Okabe S, Ito T, Satoh H
Department of Urban and Environmental Engineering, Graduate School of Engineering, Hokkaido University, Kita-13 Nishi-8, 060-8628, Kita-ku, Sapporo, Japan.
Appl Microbiol Biotechnol. 2003 Dec;63(3):322-34. doi: 10.1007/s00253-003-1395-3. Epub 2003 Jul 17.
The community structure of sulfate-reducing bacteria (SRB) and the contribution of SRB to carbon mineralization in a wastewater biofilm growing under microaerophilic conditions were investigated by combining molecular techniques, molybdate inhibition batch experiments, and microelectrode measurements. A 16S rDNA clone library of bacteria populations was constructed from the biofilm sample. The 102 clones analyzed were grouped into 53 operational taxonomic units (OTUs), where the clone distribution was as follows: Cytophaga- Flexibacter- Bacteroides (41%), Proteobacteria (41%), low-G+C Gram-positive bacteria (18%), and other phyla (3%). Three additional bacterial clone libraries were also constructed from SRB enrichment cultures with propionate, acetate, and H(2) as electron donors to further investigate the differences in SRB community structure due to amendments of different carbon sources. These libraries revealed that SRB clones were phylogenetically diverse and affiliated with six major SRB genera in the delta-subclass of the Proteobacteria. Fluorescent in situ hybridization (FISH) analysis revealed that Desulfobulbus and Desulfonema were the most abundant SRB species in this biofilm, and this higher abundance (ca. 2-4x10(9) cells cm(-3) and 5x10(7) filaments cm(-3), respectively) was detected in the surface of the biofilm. Microelectrode measurements showed that a high sulfate-reducing activity was localized in a narrow zone located just below the oxic/anoxic interface when the biofilm was cultured in a synthetic medium with acetate as the sole carbon source. In contrast, a broad sulfate-reducing zone was found in the entire anoxic strata when the biofilm was cultured in the supernatant of the primary settling tank effluent. This is probably because organic carbon sources diffused into the biofilm from the bulk water and an unknown amount of volatile fatty acids was produced in the biofilm. A combined approach of molecular techniques and batch experiments with a specific inhibitor (molybdate) clearly demonstrated that Desulfobulbus is a numerically important member of SRB populations and the main contributor to the oxidation of propionate to acetate in this biofilm. However, acetate was preferentially utilized by nitrate-reducing bacteria but not by acetate-utilizing SRB.

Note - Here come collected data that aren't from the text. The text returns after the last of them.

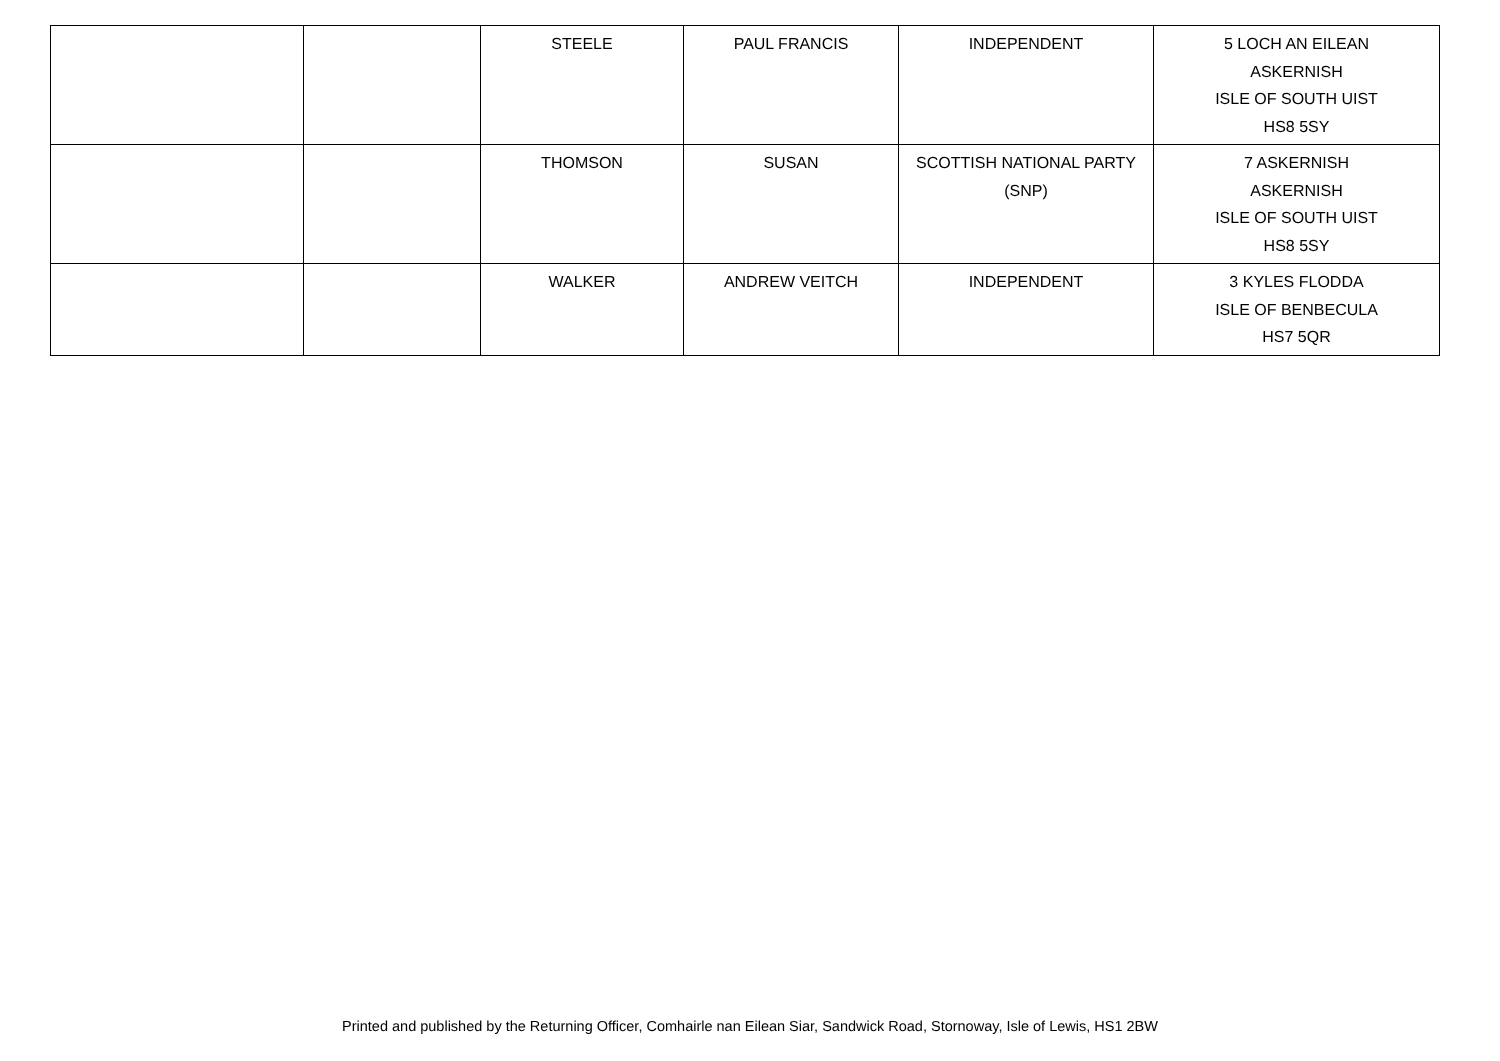| | | STEELE | PAUL FRANCIS | INDEPENDENT | 5 LOCH AN EILEAN ASKERNISH ISLE OF SOUTH UIST HS8 5SY |
| | | THOMSON | SUSAN | SCOTTISH NATIONAL PARTY (SNP) | 7 ASKERNISH ASKERNISH ISLE OF SOUTH UIST HS8 5SY |
| | | WALKER | ANDREW VEITCH | INDEPENDENT | 3 KYLES FLODDA ISLE OF BENBECULA HS7 5QR |
Printed and published by the Returning Officer, Comhairle nan Eilean Siar, Sandwick Road, Stornoway, Isle of Lewis, HS1 2BW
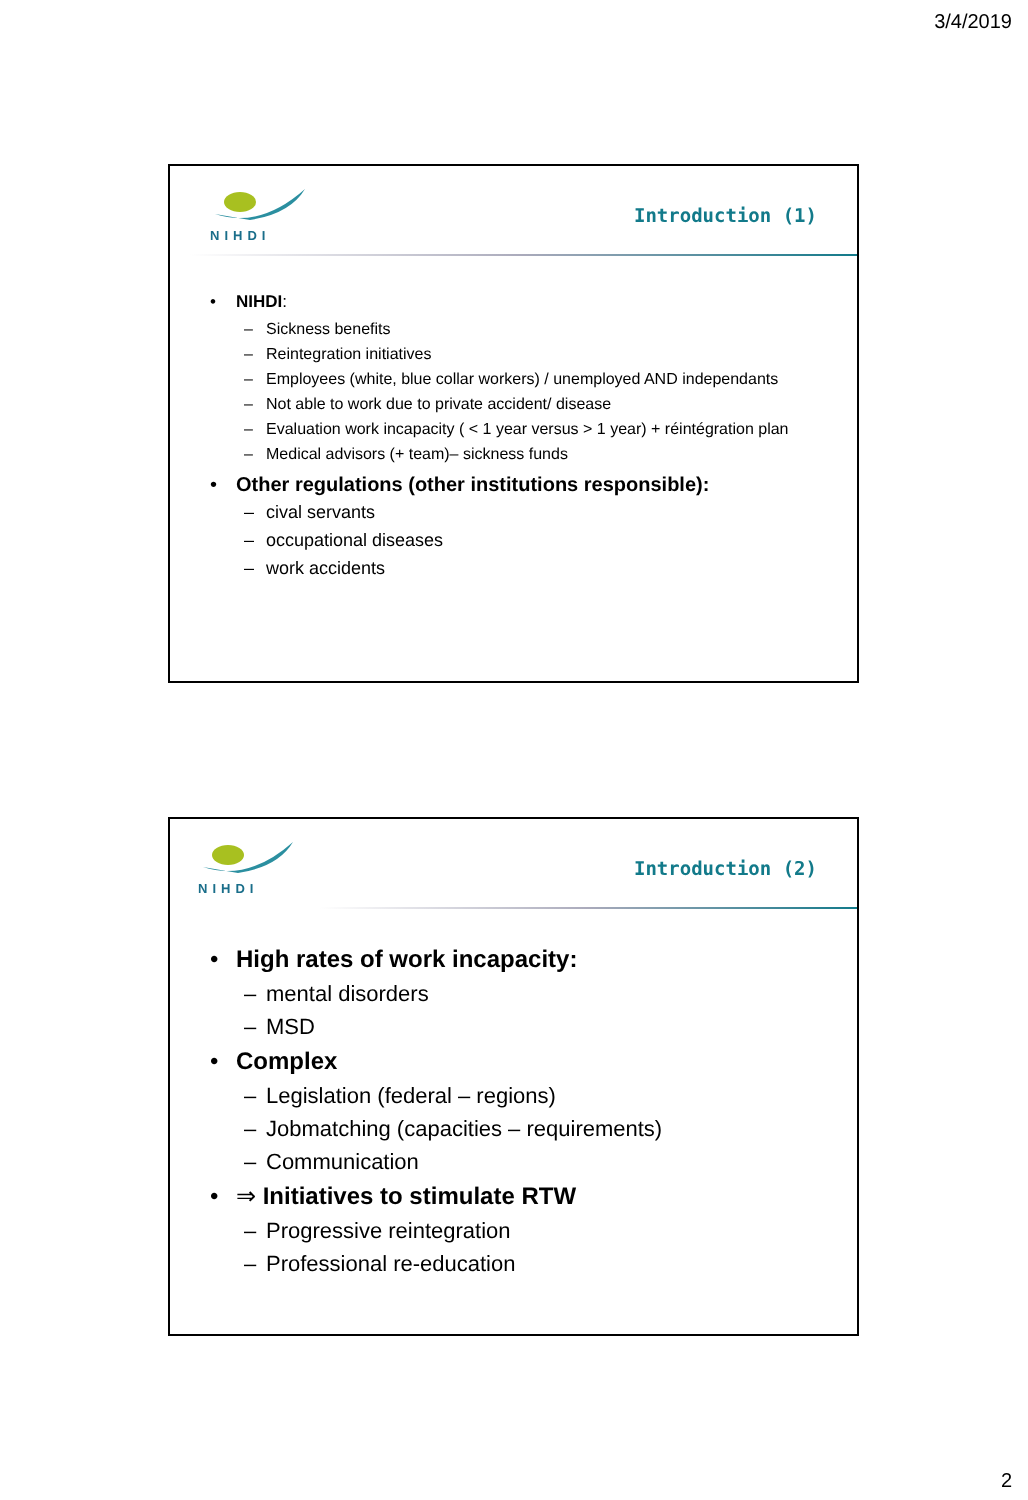3/4/2019
NIHDI
Introduction (1)
• NIHDI:
– Sickness benefits
– Reintegration initiatives
– Employees (white, blue collar workers) / unemployed AND independants
– Not able to work due to private accident/ disease
– Evaluation work incapacity ( < 1 year versus > 1 year) + réintégration plan
– Medical advisors (+ team)– sickness funds
• Other regulations (other institutions responsible):
– cival servants
– occupational diseases
– work accidents
NIHDI
Introduction (2)
• High rates of work incapacity:
– mental disorders
– MSD
• Complex
– Legislation (federal – regions)
– Jobmatching (capacities – requirements)
– Communication
• ⇒ Initiatives to stimulate RTW
– Progressive reintegration
– Professional re-education
2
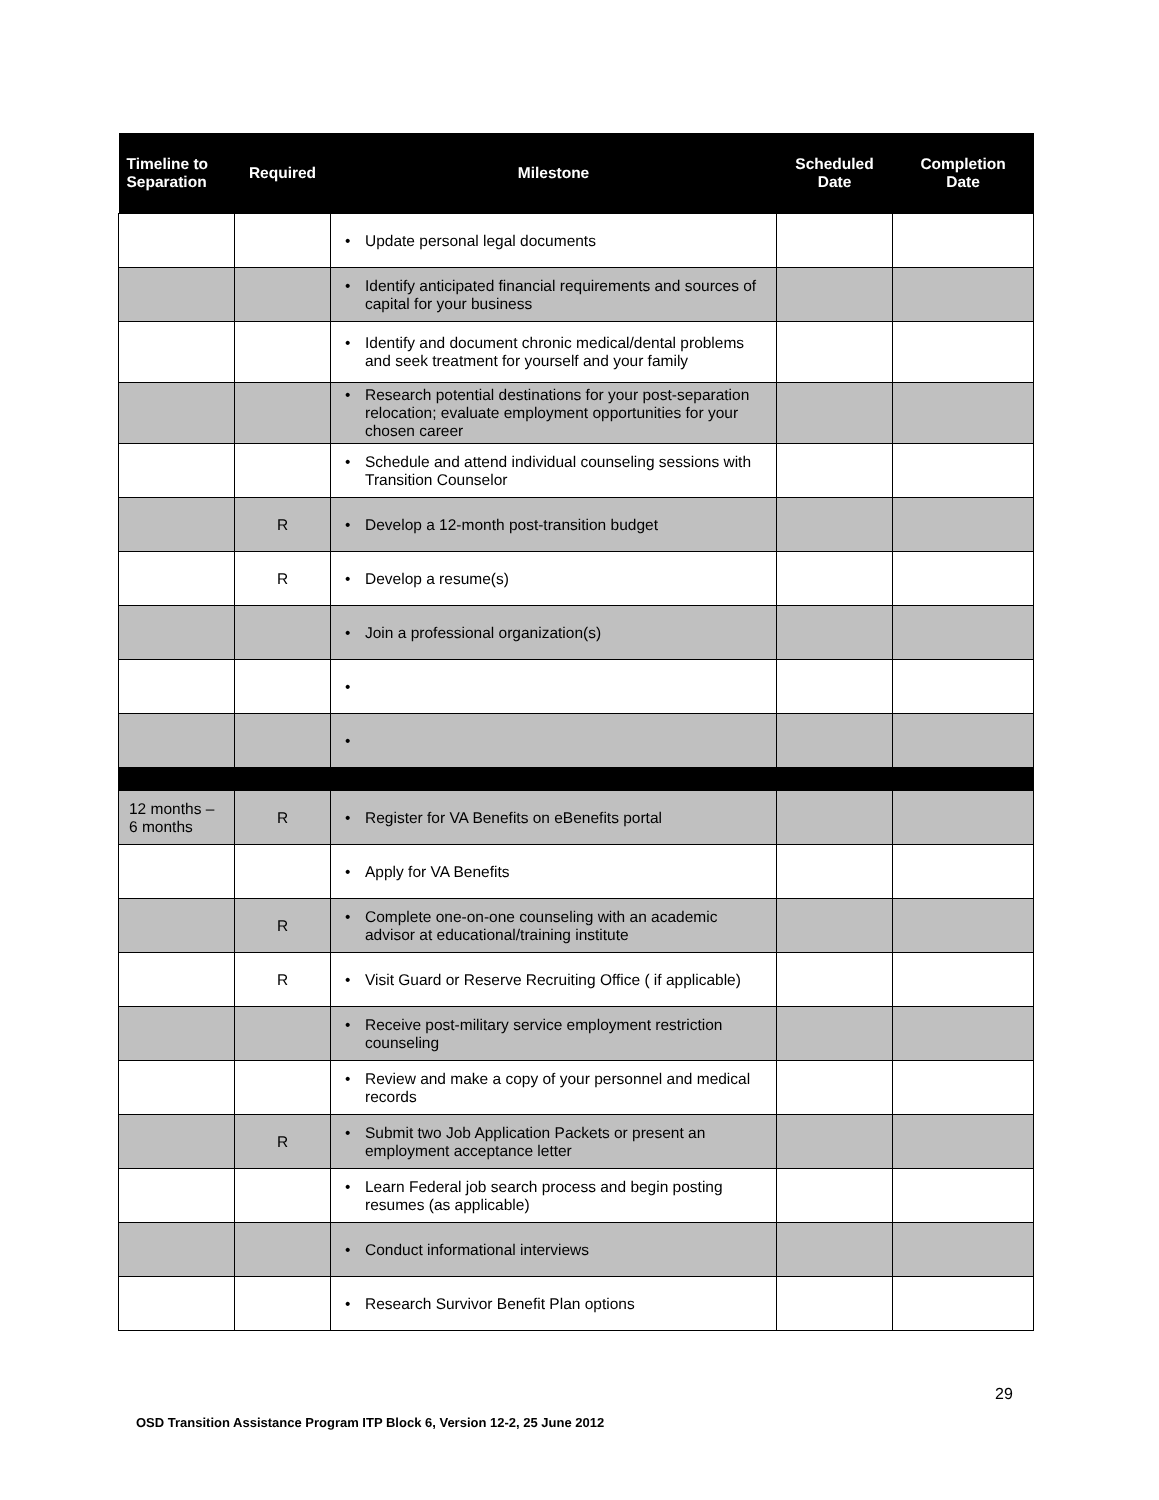| Timeline to Separation | Required | Milestone | Scheduled Date | Completion Date |
| --- | --- | --- | --- | --- |
| | | • Update personal legal documents | | |
| | | • Identify anticipated financial requirements and sources of capital for your business | | |
| | | • Identify and document chronic medical/dental problems and seek treatment for yourself and your family | | |
| | | • Research potential destinations for your post-separation relocation; evaluate employment opportunities for your chosen career | | |
| | | • Schedule and attend individual counseling sessions with Transition Counselor | | |
| | R | • Develop a 12-month post-transition budget | | |
| | R | • Develop a resume(s) | | |
| | | • Join a professional organization(s) | | |
| | | • | | |
| | | • | | |
| 12 months – 6 months | R | • Register for VA Benefits on eBenefits portal | | |
| | | • Apply for VA Benefits | | |
| | R | • Complete one-on-one counseling with an academic advisor at educational/training institute | | |
| | R | • Visit Guard or Reserve Recruiting Office ( if applicable) | | |
| | | • Receive post-military service employment restriction counseling | | |
| | | • Review and make a copy of your personnel and medical records | | |
| | R | • Submit two Job Application Packets or present an employment acceptance letter | | |
| | | • Learn Federal job search process and begin posting resumes (as applicable) | | |
| | | • Conduct informational interviews | | |
| | | • Research Survivor Benefit Plan options | | |
29
OSD Transition Assistance Program ITP Block 6, Version 12-2, 25 June 2012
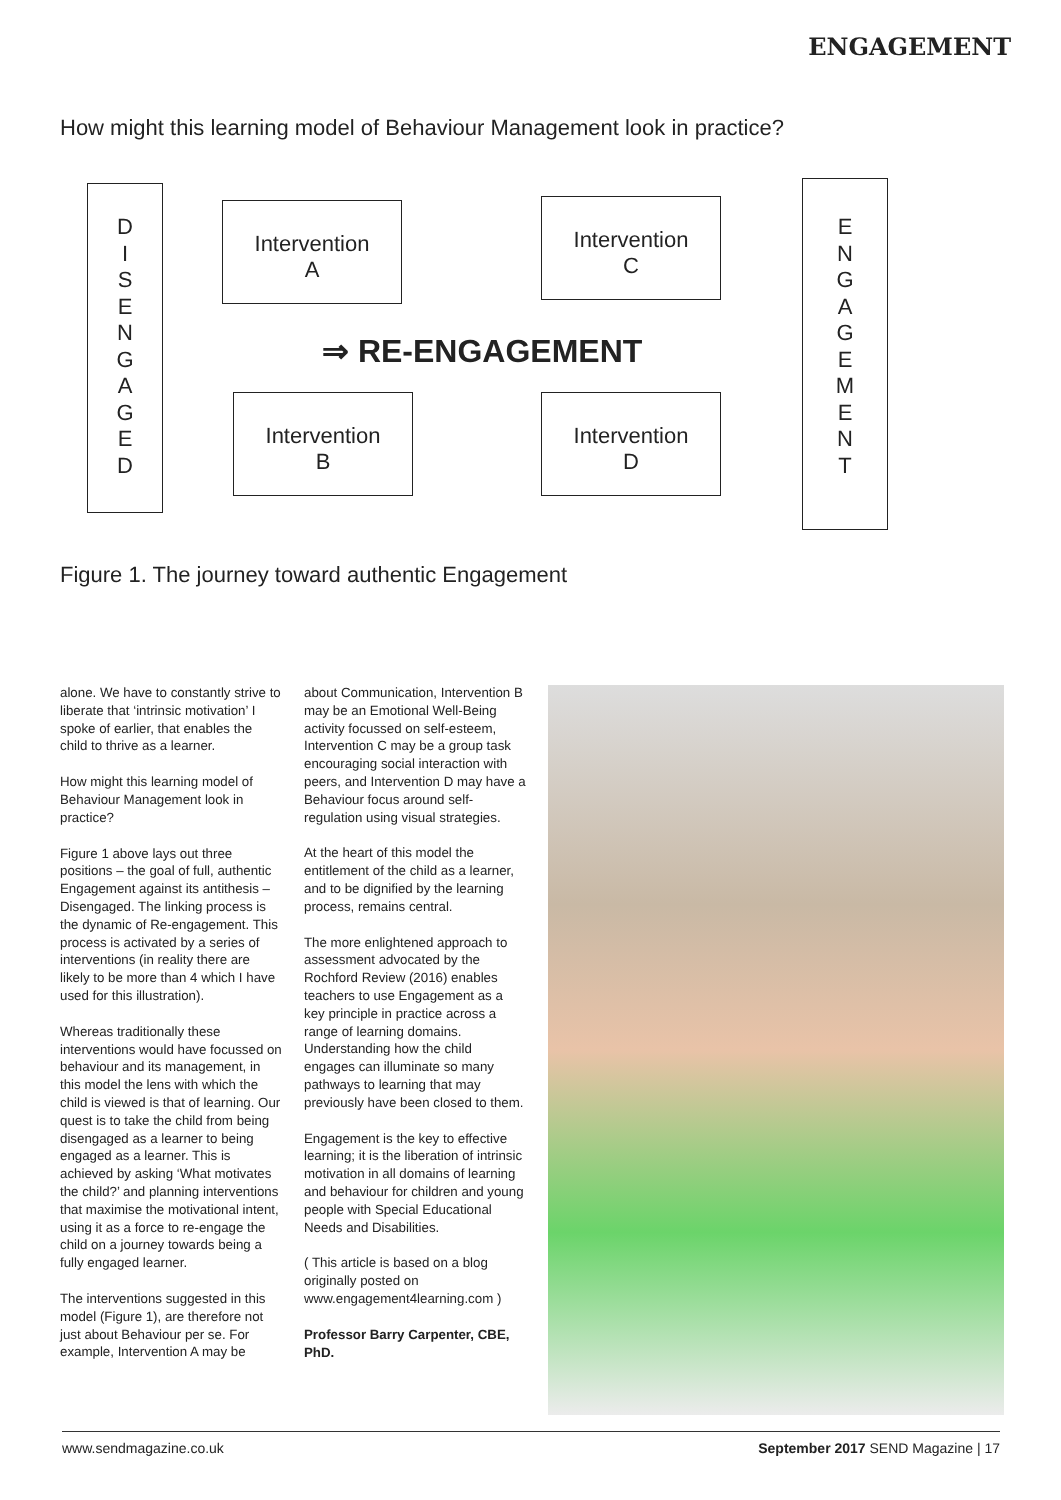ENGAGEMENT
How might this learning model of Behaviour Management look in practice?
D
I
S
E
N
G
A
G
E
D
Intervention
A
Intervention
C
⇒ RE-ENGAGEMENT
Intervention
B
Intervention
D
E
N
G
A
G
E
M
E
N
T
Figure 1. The journey toward authentic Engagement
alone. We have to constantly strive to liberate that ‘intrinsic motivation’ I spoke of earlier, that enables the child to thrive as a learner.
How might this learning model of Behaviour Management look in practice?
Figure 1 above lays out three positions – the goal of full, authentic Engagement against its antithesis – Disengaged. The linking process is the dynamic of Re-engagement. This process is activated by a series of interventions (in reality there are likely to be more than 4 which I have used for this illustration).
Whereas traditionally these interventions would have focussed on behaviour and its management, in this model the lens with which the child is viewed is that of learning. Our quest is to take the child from being disengaged as a learner to being engaged as a learner. This is achieved by asking ‘What motivates the child?’ and planning interventions that maximise the motivational intent, using it as a force to re-engage the child on a journey towards being a fully engaged learner.
The interventions suggested in this model (Figure 1), are therefore not just about Behaviour per se. For example, Intervention A may be
about Communication, Intervention B may be an Emotional Well-Being activity focussed on self-esteem, Intervention C may be a group task encouraging social interaction with peers, and Intervention D may have a Behaviour focus around self-regulation using visual strategies.
At the heart of this model the entitlement of the child as a learner, and to be dignified by the learning process, remains central.
The more enlightened approach to assessment advocated by the Rochford Review (2016) enables teachers to use Engagement as a key principle in practice across a range of learning domains. Understanding how the child engages can illuminate so many pathways to learning that may previously have been closed to them.
Engagement is the key to effective learning; it is the liberation of intrinsic motivation in all domains of learning and behaviour for children and young people with Special Educational Needs and Disabilities.
( This article is based on a blog originally posted on www.engagement4learning.com )
Professor Barry Carpenter, CBE, PhD.
www.sendmagazine.co.uk September 2017 SEND Magazine | 17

通过结合分子技术、钼酸盐抑制批次实验和微电极测量,研究了在微需氧条件下生长的废水生物膜中硫酸盐还原菌(SRB)的群落结构以及SRB对碳矿化的贡献。从生物膜样品构建了细菌种群的16S rDNA克隆文库。分析的102个克隆被分为53个操作分类单元(OTU),克隆分布如下:噬纤维菌-屈挠杆菌-拟杆菌门(41%)、变形菌门(41%)、低G+C革兰氏阳性菌(18%)和其他门(3%)。还从以丙酸盐、乙酸盐和H₂作为电子供体的SRB富集培养物中构建了另外三个细菌克隆文库,以进一步研究由于不同碳源的添加导致的SRB群落结构差异。这些文库表明,SRB克隆在系统发育上具有多样性,并且与变形菌门δ亚类中的六个主要SRB属相关。荧光原位杂交(FISH)分析表明,脱硫球茎菌属和脱硫线菌属是该生物膜中最丰富的SRB物种,并且在生物膜表面检测到这种较高的丰度(分别约为2 - 4×10⁹个细胞 cm⁻³和5×10⁷个丝状体 cm⁻³)。微电极测量表明,当生物膜在以乙酸盐作为唯一碳源的合成培养基中培养时,高硫酸盐还原活性集中在位于有氧/缺氧界面正下方的一个狭窄区域。相反,当生物膜在初沉池出水的上清液中培养时,在整个缺氧层中发现了一个较宽的硫酸盐还原区。这可能是因为有机碳源从主体水扩散到生物膜中,并且在生物膜中产生了未知量的挥发性脂肪酸。分子技术和使用特定抑制剂(钼酸盐)的批次实验相结合的方法清楚地表明,脱硫球茎菌属是SRB种群中数量上重要的成员,并且是该生物膜中丙酸盐氧化为乙酸盐的主要贡献者。然而,乙酸盐优先被硝酸盐还原菌利用,而不是被利用乙酸盐的SRB利用。